My dad never lived with my mum and me, he did spend a fair amount of time with me though as a young child. He always favoured my sister over me and allowed her to bully me even though she was 7 years older. She used to hit me and call me names and he did nothing about it. He would take us out together and buy her stuff and not me...
then when I was about 11 he got a girlfriend who had 3 kids, one being a girl in my year at school. He did everything for them, took them out places, took them to school, went to parents evenings, all things he never did with me... He also bought her daughter(the one in my year) a laptop for Christmas and he bought me a £1 deodorant set from Poundland... his girlfriend once asked him who did he love more, me or his dog, he just replied “well the dog has been there for me for a long time so” so basically the dog! As he clearly didn’t love me!
He never made any effort with me the whole time he was with her and when I was about 18 I had an argument with my sister and he took her side and never spoke to me again... apart from at his mum’s funeral, he acted the doting dad and then blanked me afterwards.
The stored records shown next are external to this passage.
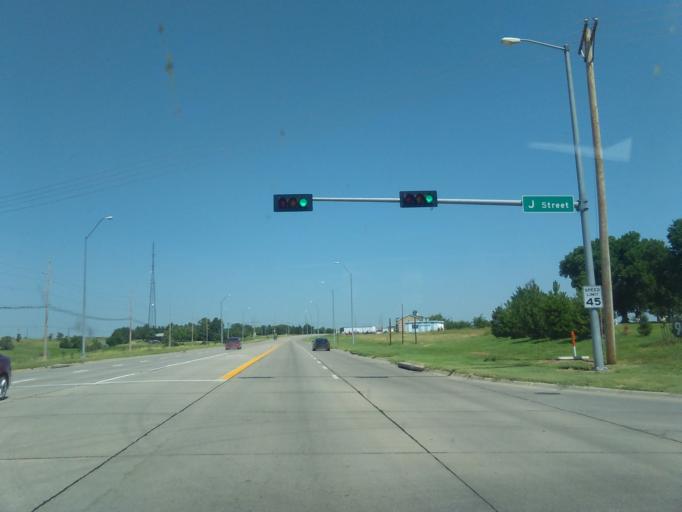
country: US
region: Nebraska
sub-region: Red Willow County
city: McCook
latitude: 40.2071
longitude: -100.6476
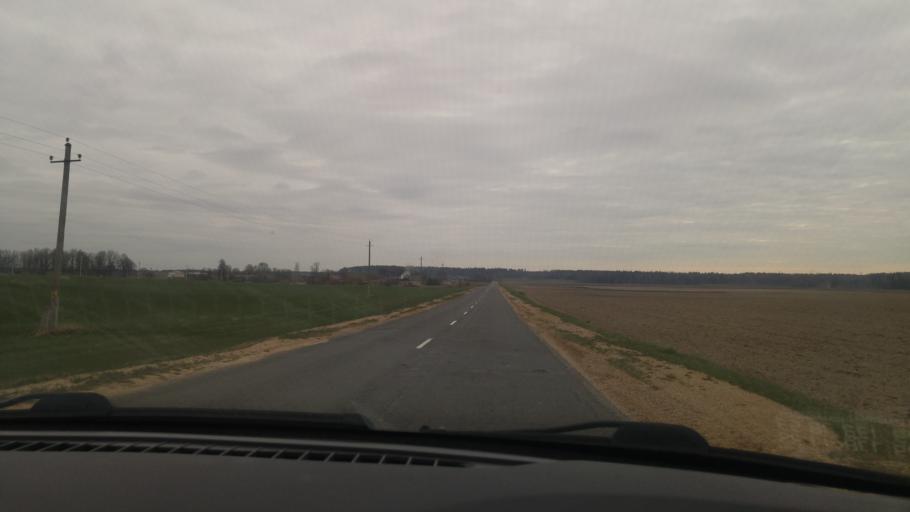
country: BY
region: Minsk
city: Chervyen'
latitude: 53.7228
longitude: 28.2628
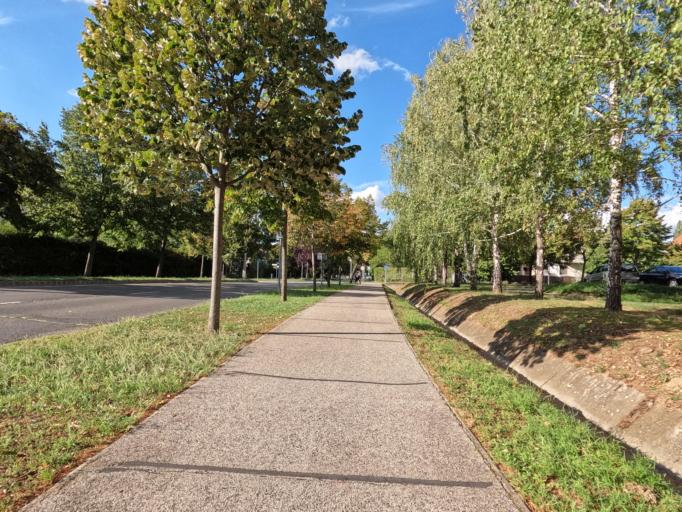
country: HU
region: Tolna
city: Paks
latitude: 46.6131
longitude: 18.8370
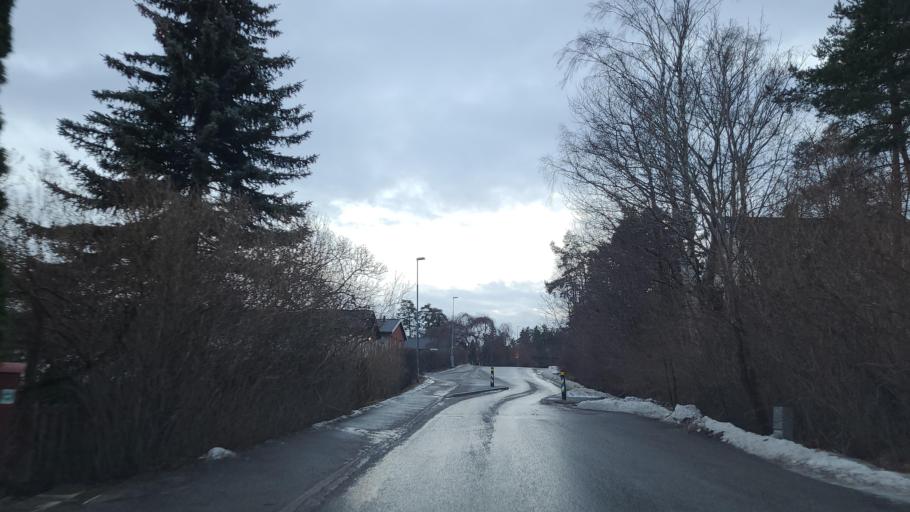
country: SE
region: Stockholm
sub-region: Vallentuna Kommun
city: Vallentuna
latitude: 59.5149
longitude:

Then there’s my mum. She has really bad depression and is an alcoholic. When I was a child she would sometimes lie in bed all day and I’d have to fend for myself or I’d come home from school with my brother and she would be drunk at 4pm... she always put everything else first, my brother, her work, herself, i never felt like I mattered to her, she was too wrapped up in her own problems. She still hasn’t changed, I do most things for her now that her health is failing and she still makes me feel like I’m not good enough.
there’s so much more I could say, but i just wish I could have had a nice normal family. Neither of my parents were the hugging type, neither would they tell me they loved me or that they’re proud of me.
jesus I’m so sorry. The abuse you suffered from your dad is so deeply cruel.
my mom wasn’t an alcoholic but she was a drug addict, though she’d never admit this. She would also be in bed all day, there was never food in the house, she never cooked. The electricity would often be switched off and I’d be sat in the dark in my room. She always made sure she had cigarettes though.
For years I actually saw my mom as a victim of circumstance. I did so much for her and until last year I ordered and had delivered her weekly food shop. I spent a lot of money each week. My therapist helped me realise that I was enabling her bad behaviour by always picking up after her and so I stopped. This past year has been a big wake up call.
I really relate to wanting a nice, normal family. One of my favourite things to do now as an adult is the weekly grocery shop. I love the domestic routine, and the fact I have money to look after our household and make it homely and pleasant. Second to that, I love doing the washing! I love having clean clothes and feeling safe and secure in my house. I’ve often said that growing up was the best thing to happen to me. I can’t imagine wanting to be a child again.